You’ll probably be surprised to hear me say this, but you got that judgment of my thoughts there dead right. But you got one major part wrong; you didn’t use my words, I never said guns. I said the environment, which can’t be treated the same policy wise as guns. Believe it or not there are a lot of things that require far different policies, and with which we can’t switch words and presume the meaning hasn’t changed. I’m not a single issue voter, I don’t tie one aspect of the left or right to all the others, and seldom believe issues should be painted with the same policy or brush. That’s painfully simplistic thinking.

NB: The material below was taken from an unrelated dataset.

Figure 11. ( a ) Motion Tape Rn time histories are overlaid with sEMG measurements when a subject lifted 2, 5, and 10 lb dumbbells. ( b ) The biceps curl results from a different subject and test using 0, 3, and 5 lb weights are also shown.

There are aspects I believe can’t be left to the individual to decide, as self interest will too often be put before the concern for broader perspectives and the good of the whole. That’s human nature. And there are aspects I feel are fully within the responsibility of the individual, and reasonably so. A gun I trust to the individual, the exceedingly minor risk to the whole I can accept. The environment is a far bigger scale and scope, and to say because Ted Turner can buy as much land as he wants, he (or we) should be able to bulldoze everything on it to the ground because well, we have sheets of paper... isn’t at all the same thing as saying Ted Turner shouldn’t have guns.
If you feel it is, you’re unwittingly (benefit of the doubt) using the tactics populists, antifa, and the ####ty sides of the left and right use to try and paint everything as black or white; with us or against us. The reality is life is grey, and if you see it as black and white, you need to broaden your perspective. We can’t use copyright law to manage guns, or the environment. And we can’t pull a political template that allows one freedom which then by default means all other aspects of concern require the same freedoms. Freedom can be toxic, and everyone here will agree there is such a thing as too much. I shouldn’t have the freedom to squat on your land and call it mine if I have more armed friends.
The environment effects every single human and animal on earth. Almost nothing else has that scope, to say gun laws should be parallel in how they’re treated to environmental law is so embarrassingly simplistic I’m not going to attack it in proper as again, I’ll give the benefit of the doubt and presume it was a misspeak or ill considered thought. Far different problems require far different treatment.